Seared Tuna With Mango & Avocado Salsa

May 20, 2008 18:39


'Evening, folks. I'd been rather hankering for some avocado of late, and I needed to utilise the Valentine's Day tuna steaks The Husband had gotten me earlier in the year, so I concocted what just happened to be one of the best and simplest dishes I've ever made.



You know, everyone says this; "The picture ain't art gallery material because I just wanted to eat the damn thing", and it's very, very true. But you get the idea.





Frozen, yes. But I am addicted to seafood - hailing from a coastal town in Australia - and the Midwest crushes my soul with its lack of fresh ocean booty. So, frozen, yes. That being said, the colour / texture / flavour was really freaking incredible. I am well impressed, Cyro-Freeze, you saucy bastards.



Some oil (the good stuff), with a splash of chili. These are the humble beginnings of a dressing made in some kind of heaven.



Served on ciabatta bread, like a bruschetta.

I'll provide a recipe of sorts if requested, but I warn you all...I'm one of those bloody annoying Do It On The Fly cooks.

ETA: I'm going to add the 'recipe' here now in case anyone's interested and I'm not around to do it.

Tuna: I marinated these briefly in a concoction of; olive oil, sesame oil, pepper (lots!), tamari sauce and salt. I threw in some sesame seeds as well, and seared the steak for a minute each side, on a very very hot grill.

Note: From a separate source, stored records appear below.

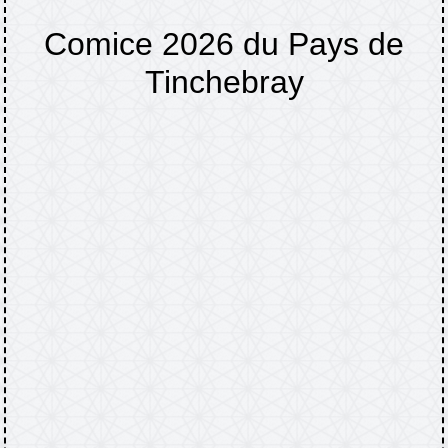
Comice 2026 du Pays de
Tinchebray
Accueil
Agenda
Comice 2026 du Pays de
/
/
Tinchebray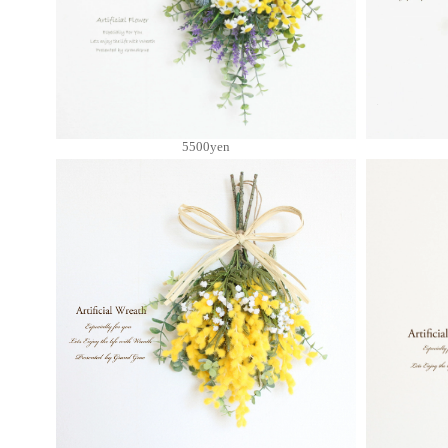
5500yen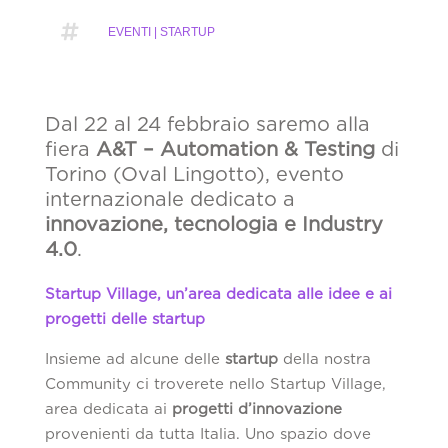

EVENTI | STARTUP
Dal 22 al 24 febbraio saremo alla
fiera
A&T – Automation & Testing
di
Torino (Oval Lingotto), evento
internazionale dedicato a
innovazione, tecnologia e Industry
4.0
.
Startup Village, un’area dedicata alle idee e ai
progetti delle startup
Insieme ad alcune delle
startup
della nostra
Community ci troverete nello Startup Village,
area dedicata ai
progetti d’innovazione
provenienti da tutta Italia. Uno spazio dove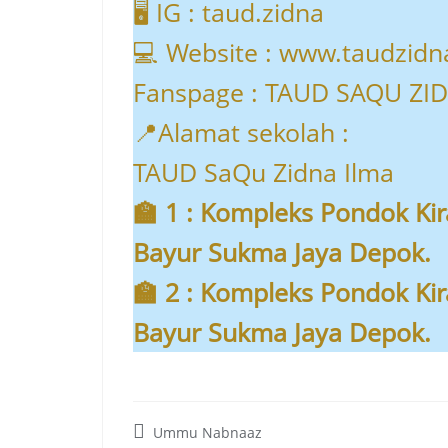
🖥️ IG : taud.zidna
💻 Website : www.taudzidna
Fanspage : TAUD SAQU ZI
📍Alamat sekolah :
TAUD SaQu Zidna Ilma
🏫 1 : Kompleks Pondok Kira
Bayur Sukma Jaya Depok.
🏫 2 : Kompleks Pondok Kira
Bayur Sukma Jaya Depok.
Ummu Nabnaaz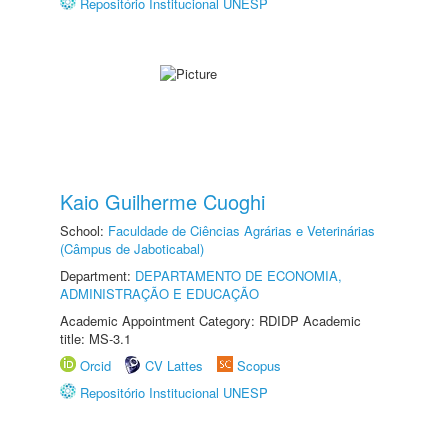
Repositório Institucional UNESP
Kaio Guilherme Cuoghi
School:
Faculdade de Ciências Agrárias e Veterinárias
(Câmpus de Jaboticabal)
Department:
DEPARTAMENTO DE ECONOMIA,
ADMINISTRAÇÃO E EDUCAÇÃO
Academic Appointment Category: RDIDP Academic
title: MS-3.1
Orcid
CV Lattes
Scopus
Repositório Institucional UNESP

Salsa: Finely chopped; half a vidalia (sweet) onion, half an orange tomato, half a red tomato, half a stick of lebanese (or English, here - whatever's really crunchy) cucumber, 4 spring onions (finely sliced), threw in a clove of crushed garlic, chopped up a big handful of cilantro/coriander, chopped up a full avocado and mango, and added a dressing of sorts; juice of half a lime, pepper, salt, rice wine vinegar, mirin (as used for sushi rice), splash of olive oil, small splash of sesame oil, small splash of tamari (fancy soy sauce), small dab of chili paste, all to taste. Pretty much make it up as you go along, and the mango adds the required sweetness. This is a highly colourful and attractive dish, and so, so easy to make. I heartily recommend having this on ciabatta rolls/bread, as it worked perfectly bruschetta-style. This dish is great for swaying those leery of 'raw' tuna...The Husband says "Holy...Shit", and The Housemate says "This is outstanding". It impressed the pants off them, and melts in the mouth, it does.

The entire prep time is less than 20 minutes.